## WORK TASK
With the pictures removed, reproduce exactly the lines from the one that contains "nor (d1, x1, x3);" through the last line of the entries below.

___

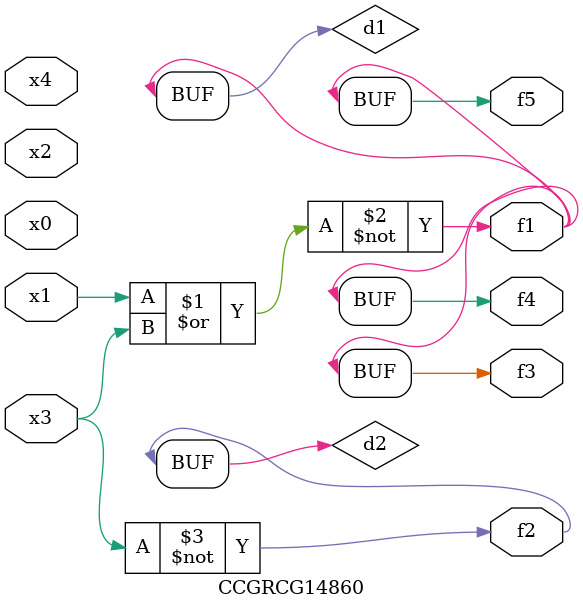
<source format=v>
module CCGRCG14860(
	input x0, x1, x2, x3, x4,
	output f1, f2, f3, f4, f5
);

	wire d1, d2;

	nor (d1, x1, x3);
	not (d2, x3);
	assign f1 = d1;
	assign f2 = d2;
	assign f3 = d1;
	assign f4 = d1;
	assign f5 = d1;
endmodule

</source>
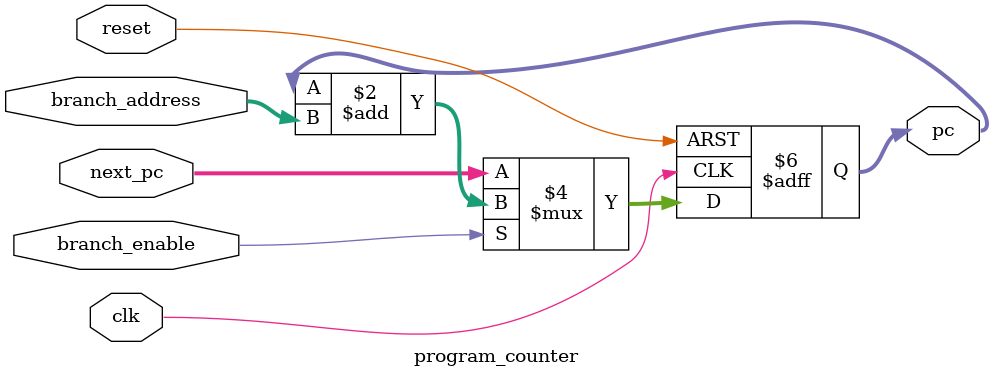
<source format=v>
module program_counter (
    input clk,                      // Clock signal
    input reset,                    // Reset signal
    input branch_enable,            // Branch enable signal
    input [9:0] branch_address,     // Branch address
    input [9:0] next_pc,            // Next PC value for JALR
    output reg [9:0] pc             // Program counter
);

    // Program counter logic
    always @(posedge clk or posedge reset) begin
        if (reset) begin
            pc <= 10'b0; // Reset PC to 0
        end else if (branch_enable) begin
            pc <= pc + branch_address; // Branch to address
        end else begin
            pc <= next_pc; // Set PC to next_pc
        end
    end

endmodule

</source>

___

## THE ANSWER
	nor (d1, x1, x3);
	not (d2, x3);
	assign f1 = d1;
	assign f2 = d2;
	assign f3 = d1;
	assign f4 = d1;
	assign f5 = d1;
endmodule

</source>
<source format=v>
module program_counter (
    input clk,                      // Clock signal
    input reset,                    // Reset signal
    input branch_enable,            // Branch enable signal
    input [9:0] branch_address,     // Branch address
    input [9:0] next_pc,            // Next PC value for JALR
    output reg [9:0] pc             // Program counter
);

    // Program counter logic
    always @(posedge clk or posedge reset) begin
        if (reset) begin
            pc <= 10'b0; // Reset PC to 0
        end else if (branch_enable) begin
            pc <= pc + branch_address; // Branch to address
        end else begin
            pc <= next_pc; // Set PC to next_pc
        end
    end

endmodule

</source>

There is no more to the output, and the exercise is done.